For Portainer-style operations the same warning applies:
- deleting volumes is destructive;
- maintenance should run through the application command, not through manual table purges.
## Rollback And Restore Considerations
- Retention changes are destructive when apply mode runs.
- Keep a PostgreSQL backup before enabling scheduled apply in production.
- If cleanup removes too much data, recovery is restore-based, not “undo last delete.”

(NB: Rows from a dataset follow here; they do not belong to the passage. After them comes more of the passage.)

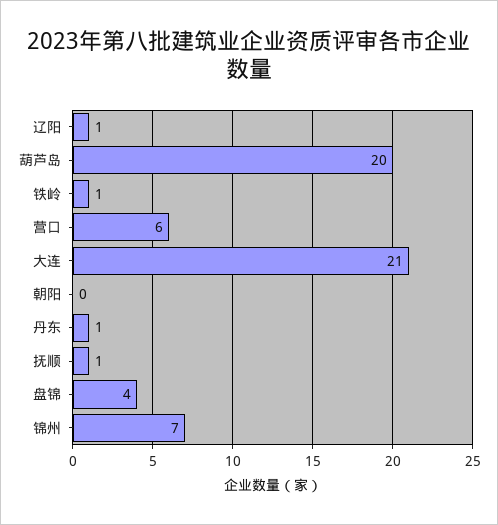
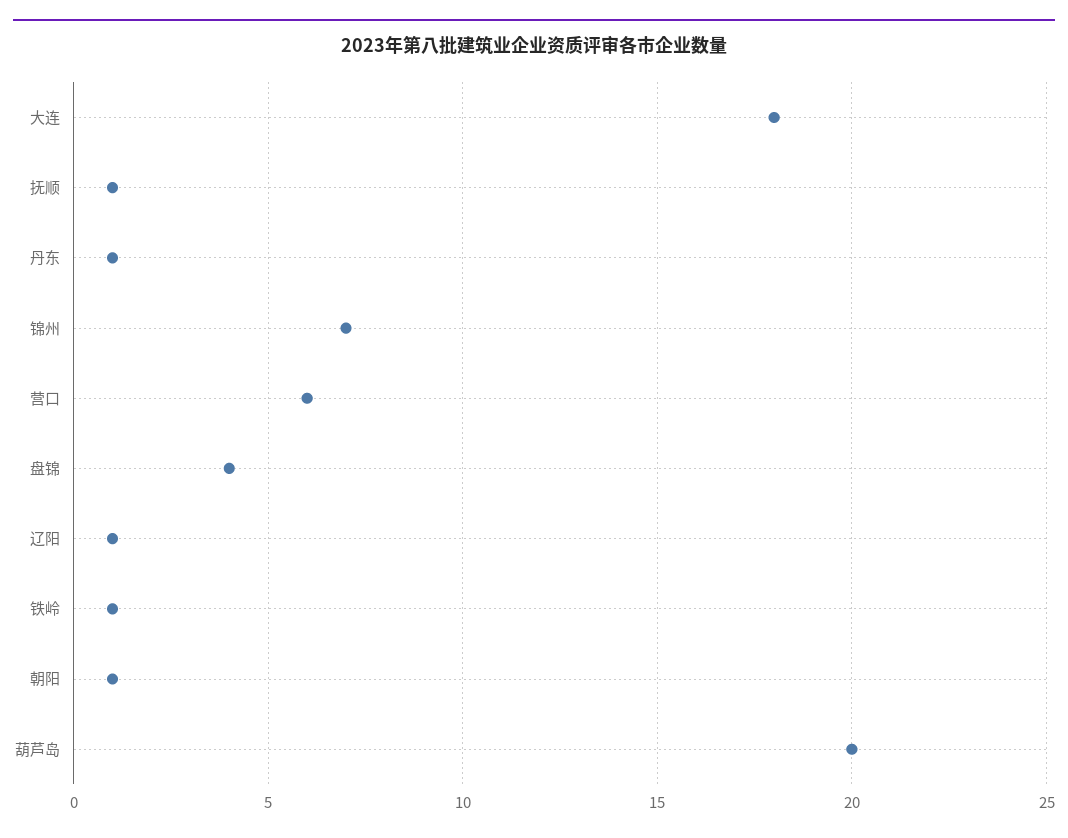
  {
    "辽阳": 1,
    "葫芦岛": 20,
    "铁岭": 1,
    "营口": 6,
-   "大连": 21,
+   "大连": 18,
-   "朝阳": 0,
+   "朝阳": 1,
    "丹东": 1,
    "抚顺": 1,
    "盘锦": 4,
    "锦州": 7
  }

- Favor dry-run, smaller batch sizes, and reviewed retention values before long-running scheduled apply.
## Safe Operator Flow
1. Audit table size and row ages with the SQL above.
2. Run dry-run locally or in Compose.
3. Review protected counts and candidate counts in JSON output.
4. Enable `HLL_DB_MAINTENANCE_ENABLED=true` only after dry-run review.
5. Monitor `historical-runner` logs for scheduler events and cleanup completion.